Il a souvent été dit, dans les chroniques présentes sur ce site, que la Compagnie noire n'est pas de la fantasy traditionnelle, pleine de bons sentiments et de héros manichéens, prompts à saisir l'épée et à sauter dans leur armure étincelante pour sauver a) une belle princesse, b) une malheureuse licorne, c) un peuple opprimé (rayez les mentions inutiles) de méchants a) sorciers maléfiques, b) trolls velus, c) usurpateurs du trône (idem). Ce nouveau tome de la série le montre d'autant mieux qu'en apparence, il se conforme exactement au scénario classique.
Le tome 2 commence en effet lorsque les survivants de la Compagnie noire, ayant trouvé la Clef qui ouvrira la Porte d'Ombre, quittent Taglios pour se lancer à l'assaut de la plaine scintillante afin de délivrer les leurs de la stase magique dans laquelle ils ont été enfermés par Volesprit, devenue depuis lors la Protectrice de Taglios — protection incluant beaucoup de surveillance, une bonne dose de terreur et un zeste de malveillance gratuite. En apparence, donc, nous voilà bien dans un schéma classique d'heroic fantasy. Tous les ingrédients sont réunis : la méchante sorcière, les compagnons indéfectibles qui bravent les dangers pour secourir leurs camarades, les traîtres, le lieu mystérieux où tout va se jouer, les reliques sacrées, etc. Sauf que. Sauf que généralement, dans les romans d'heroic fantasy, vous ne voyagez pas encombrés de bébés, de chèvres faméliques, d'un cabot emporté en douce par l'un des sales gamins du groupe, d'une vieille femme neurasthénique et d'un sorcier de 200 ans relevant à peine d'une attaque cérébrale, sans compter quelques captifs importants et un traître que vous avez réintégré à la compagnie parce qu'il peut vous être utile. Et vous n'entretenez pas de sérieux doutes sur la santé mentale de ceux que vous allez sauver. Ni sur l'opportunité dudit sauvetage. Même si tous les ingrédients sont là, c'est donc une toute autre recette que nous concocte Glen Cook...
En outre, s'il est vrai que la fantasy classique se fonde le plus souvent sur la connivence culturelle avec le lecteur, tandis que la science-fiction s'efforce davantage d'enraciner ses mondes dans la logique de l'Histoire et de la science, ce tome 2 de L'eau dort transcende bien souvent la distinction entre les genres. En ce qui concerne tout d'abord la connivence, on ne peut pas dire qu'elle constitue la priorité de l'auteur. Ses références sont orientales plus qu'occidentales et, en donnant la parole à une chroniqueuse pour qui elles sont soit évidentes, soit nébuleuses, il ne nous aide pas à mieux les appréhender. Il fait tout, pourrait-on même dire, pour que nous ne risquions pas de nous endormir dans le ronronnement d'un monde familier. Les protagonistes ne comprennent pas grand-chose aux lieux qu'ils doivent traverser, et le lecteur n'a sur eux aucun avantage significatif. Mais c'est surtout dans la dimension historique que Glen Cook se montre ici le plus original. Ce roman va en effet nous expliquer (en ouvrant au moins autant de questions qu'il ne résout de problèmes) les origines des mythes et des dieux, des démons et des ombres qui ne sont peut-être après tout que des créatures d'outre-monde, ou d'ingénieuses créations de l'humanité.

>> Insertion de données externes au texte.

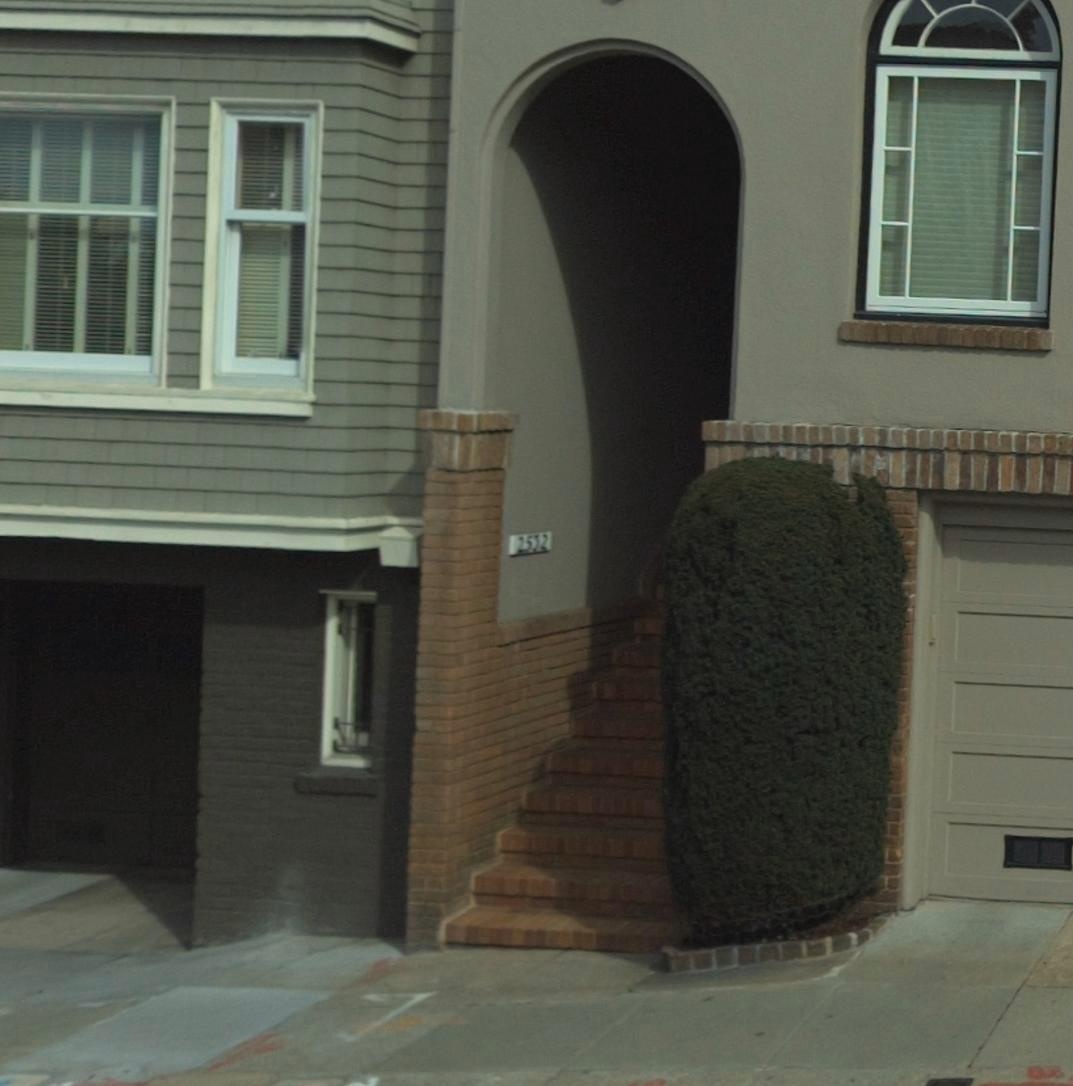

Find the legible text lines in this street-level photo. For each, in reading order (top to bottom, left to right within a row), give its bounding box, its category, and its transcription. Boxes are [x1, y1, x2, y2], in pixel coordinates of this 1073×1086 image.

[514, 530, 550, 557] StreetNumber: 25*2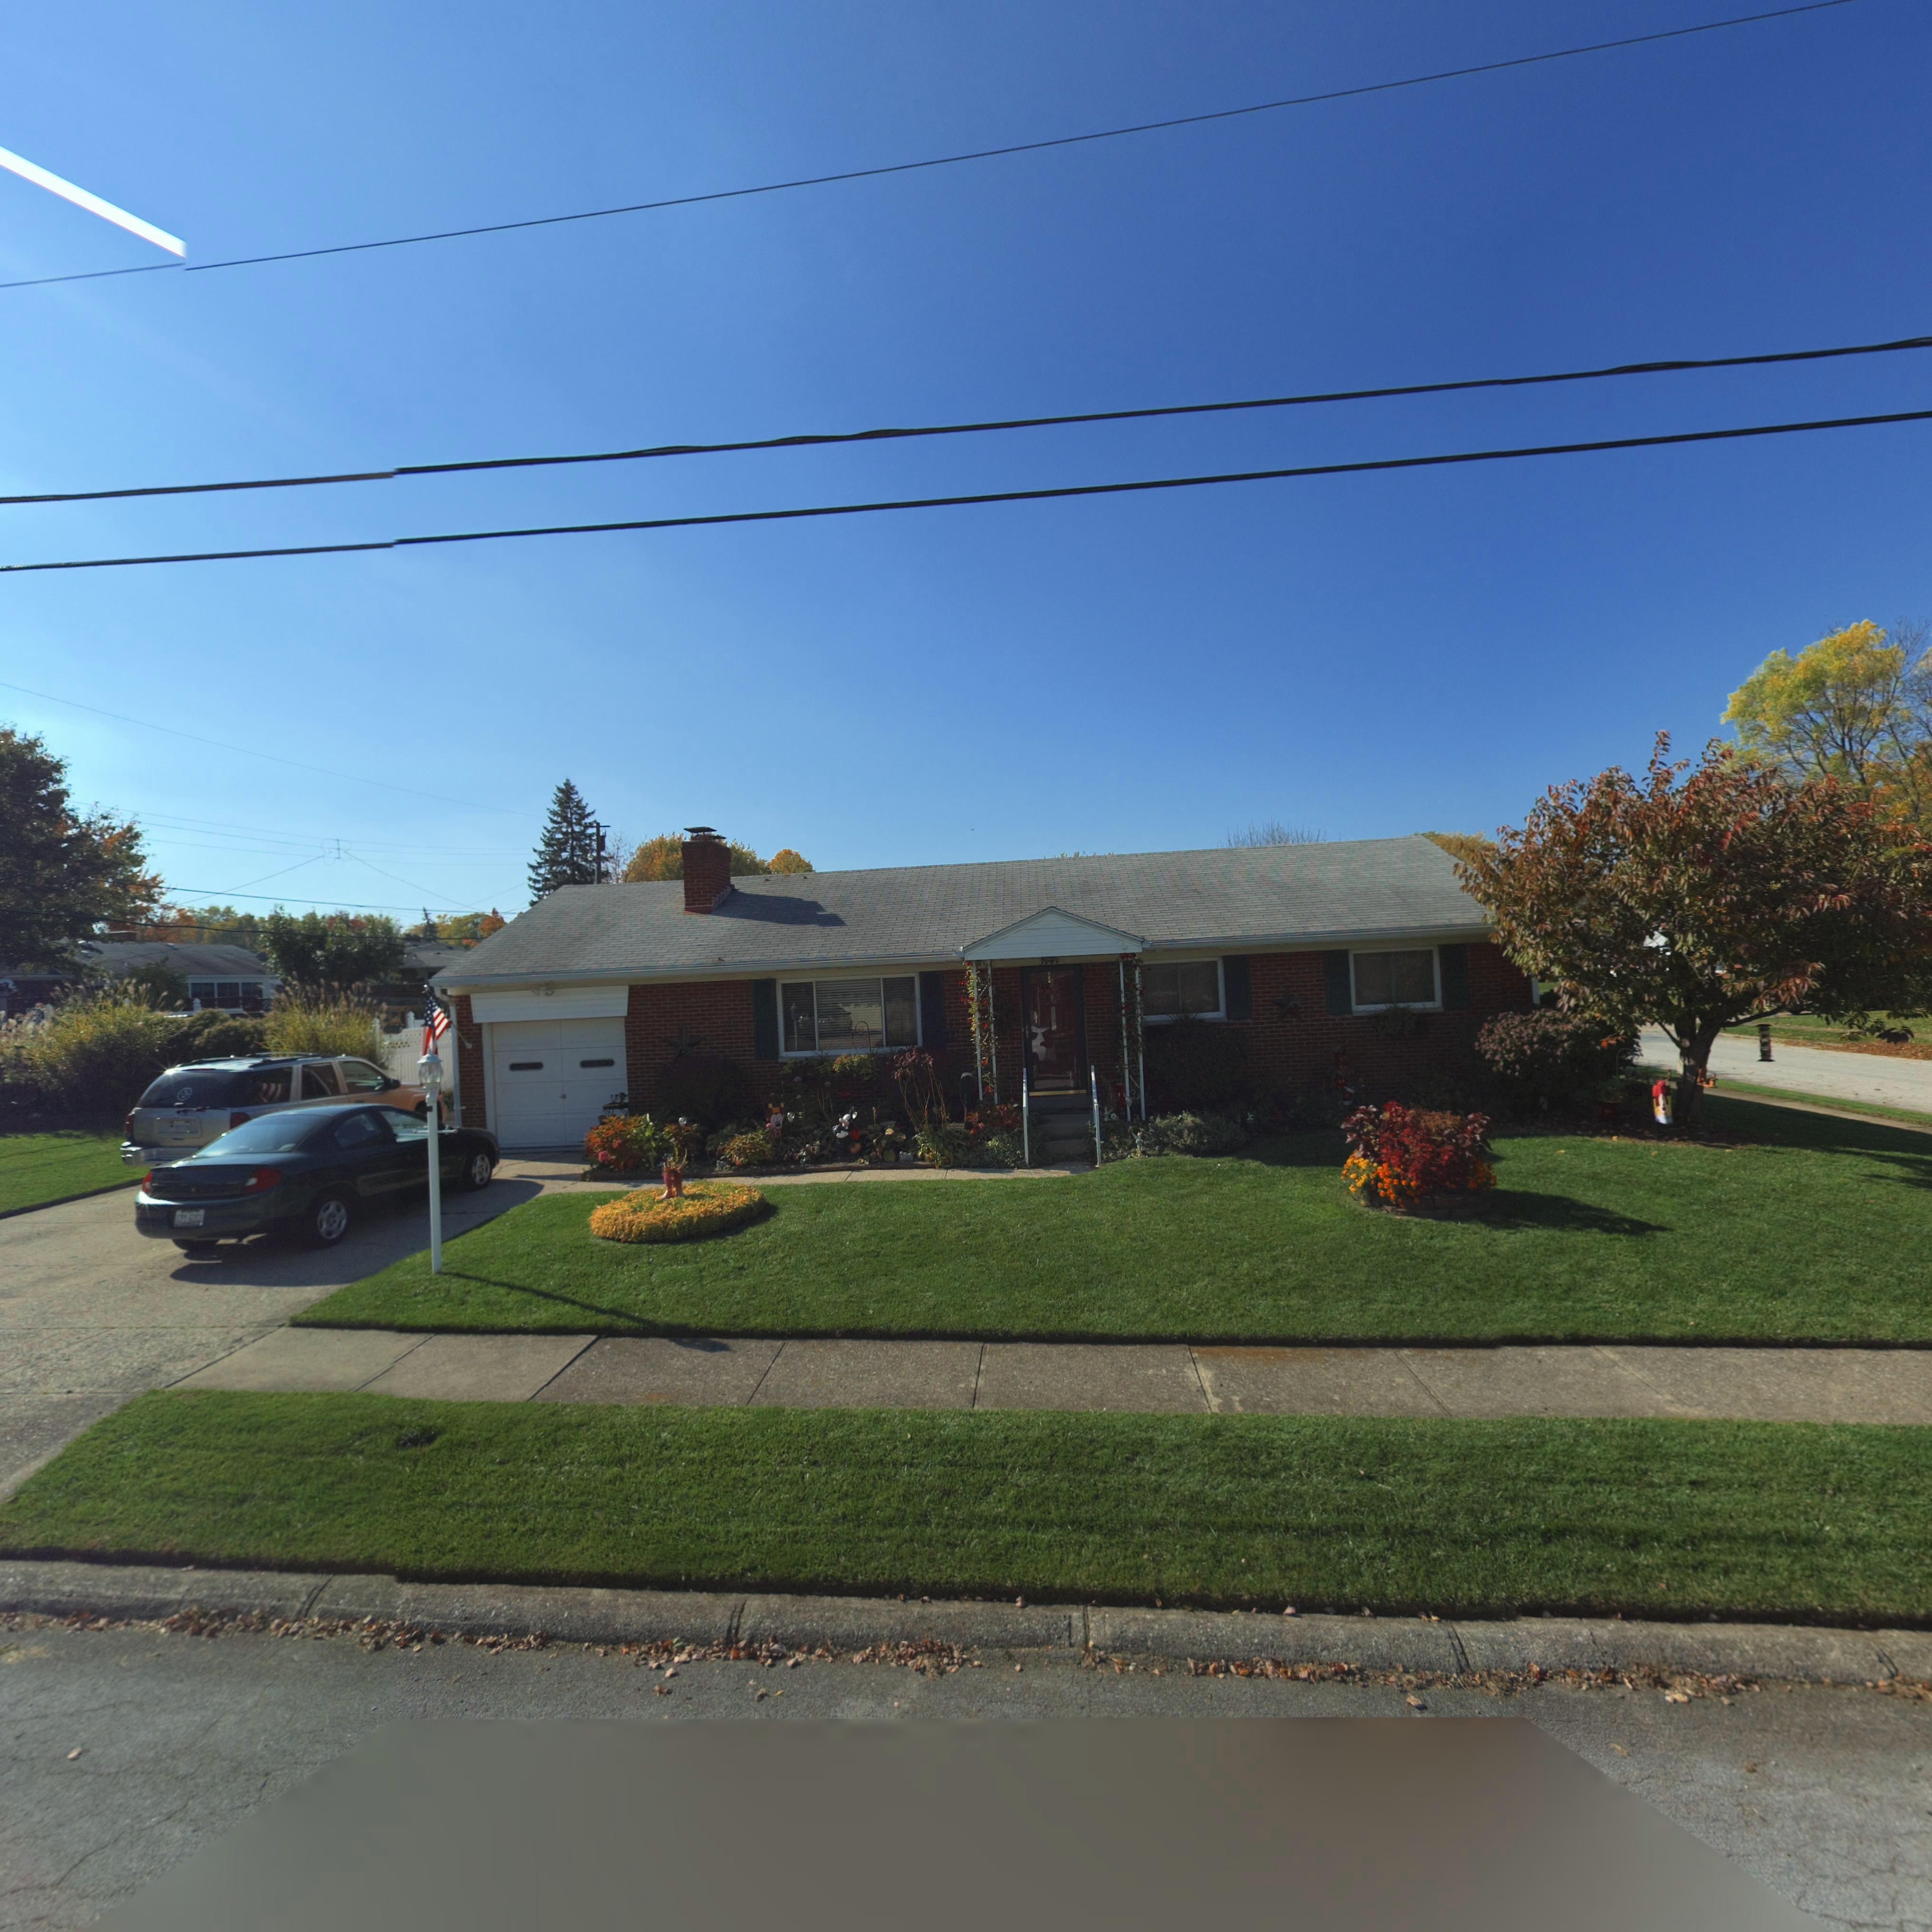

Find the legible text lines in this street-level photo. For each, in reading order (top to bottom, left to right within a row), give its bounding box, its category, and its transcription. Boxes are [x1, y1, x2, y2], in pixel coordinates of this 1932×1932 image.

[1039, 957, 1060, 966] StreetNumber: 3**9
[174, 1124, 191, 1130] None: 069TAX
[174, 1213, 204, 1223] None: CPY 6203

Ce tome 2 est sans conteste beaucoup plus intéressant que le tome 1, car il nous permet de mieux comprendre les origines des Compagnies franches, leurs mœurs et les diverses facettes de leur spiritualité. On y voit aussi s'affirmer les personnages de Roupille et de Tobo. Toutefois, on peut garder les mêmes réserves que pour le roman précédent, une impression d'inachèvement qui ne vient pas seulement de ce que le cycle n'est pas terminé, mais d'un certain agacement devant un non-dit soigneusement cultivé. Le détachement intellectuel de Roupille face aux événements permet certes d'instiller dans la narration une ironie assez sympathique, mais elle lui donne aussi un ton un peu sec, un peu froid, qui rend difficile la participation émotionnelle au récit. Un roman très intéressant d'un point de vue intellectuel, mais dont les qualités proprement littéraires laissent parfois à désirer.